The Charter versus the Government's Crime Agenda
Supreme Court Law Review, Vol. 58, pp. 211-243, 2012
34 Pages Posted: 18 Dec 2012
Date Written: 2012
Abstract
The Safe Streets and Communities Act S.C. 2012 c. 1 (also known as Bill C-10), like many other parts of the Canadian government’s crime agenda, relies on both prosecutorial discretion and a general judicial reluctance to strike down mandatory sentences. Successful Charter challenges to mandatory sentences are not impossible as seen by Justice Molloy’s recent decision in Smickle, but they will be difficult. In particular the use of reasonable hypotheticals in s.12 analysis may be precluded by reliance on the assumption that longer mandatory sentences will not be applied when the Crown has the power to avoid such sentences by electing to prosecute the relevant crime by way of summary conviction. Courts will then be reluctant to review directly such exercises of prosecutorial discretion. The Supreme Court will ultimately have to decide whether it wishes to maintain the level of judicial deference towards mandatory sentences that it has demonstrated in the past. The articles argues that a more traditional approach to proportionality that focus on the relationship between particular crimes and punishment is more promising than newer approaches based on arbitrariness in relation to legislative purposes or gross disproportionality in the costs and benefits of legislative interventions as conduct in the Insite case and Bedford.
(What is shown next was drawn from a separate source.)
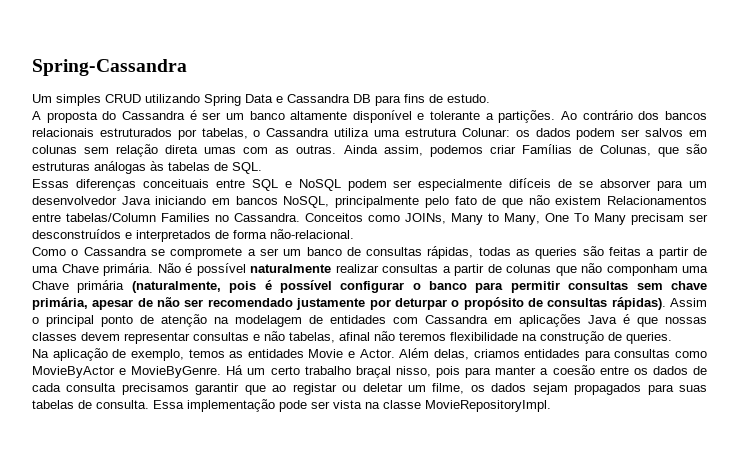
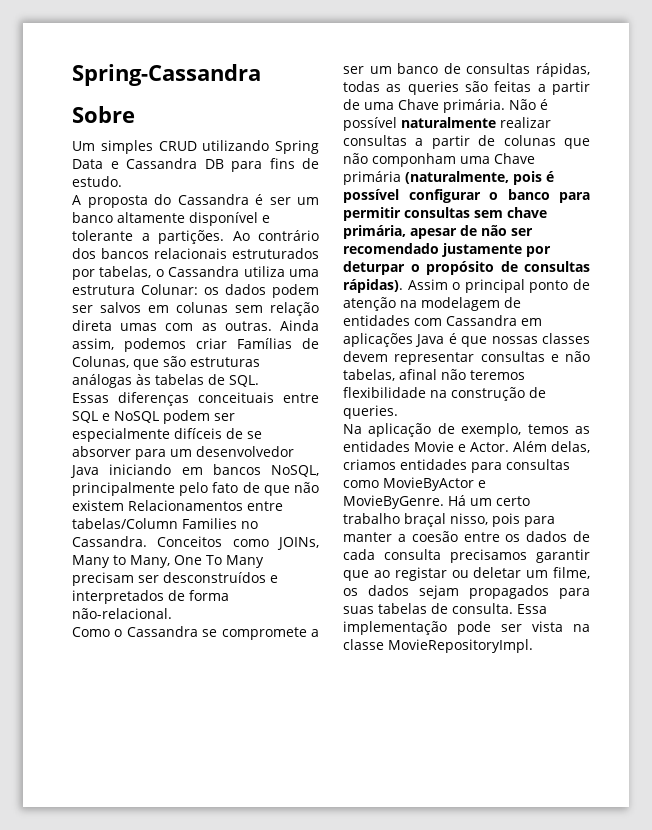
(187, 67) none -> [72,106,135,123] // Sobre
At the same time, the article suggests that a contextual approach to proportionality between crimes and punishment that factors in offender characteristics should be taken s in Smith and Ipeelee and not the more abstract approach taken in Morrisey. Should mandatory sentences be found to violate either ss.7 or 12 of the Charter, they will be difficult to justify under s.1 and that such policy analysis about the necessity and effects of mandatory sentences is best conducted under s.1 rather than within ss.7 and 12 of the Charter.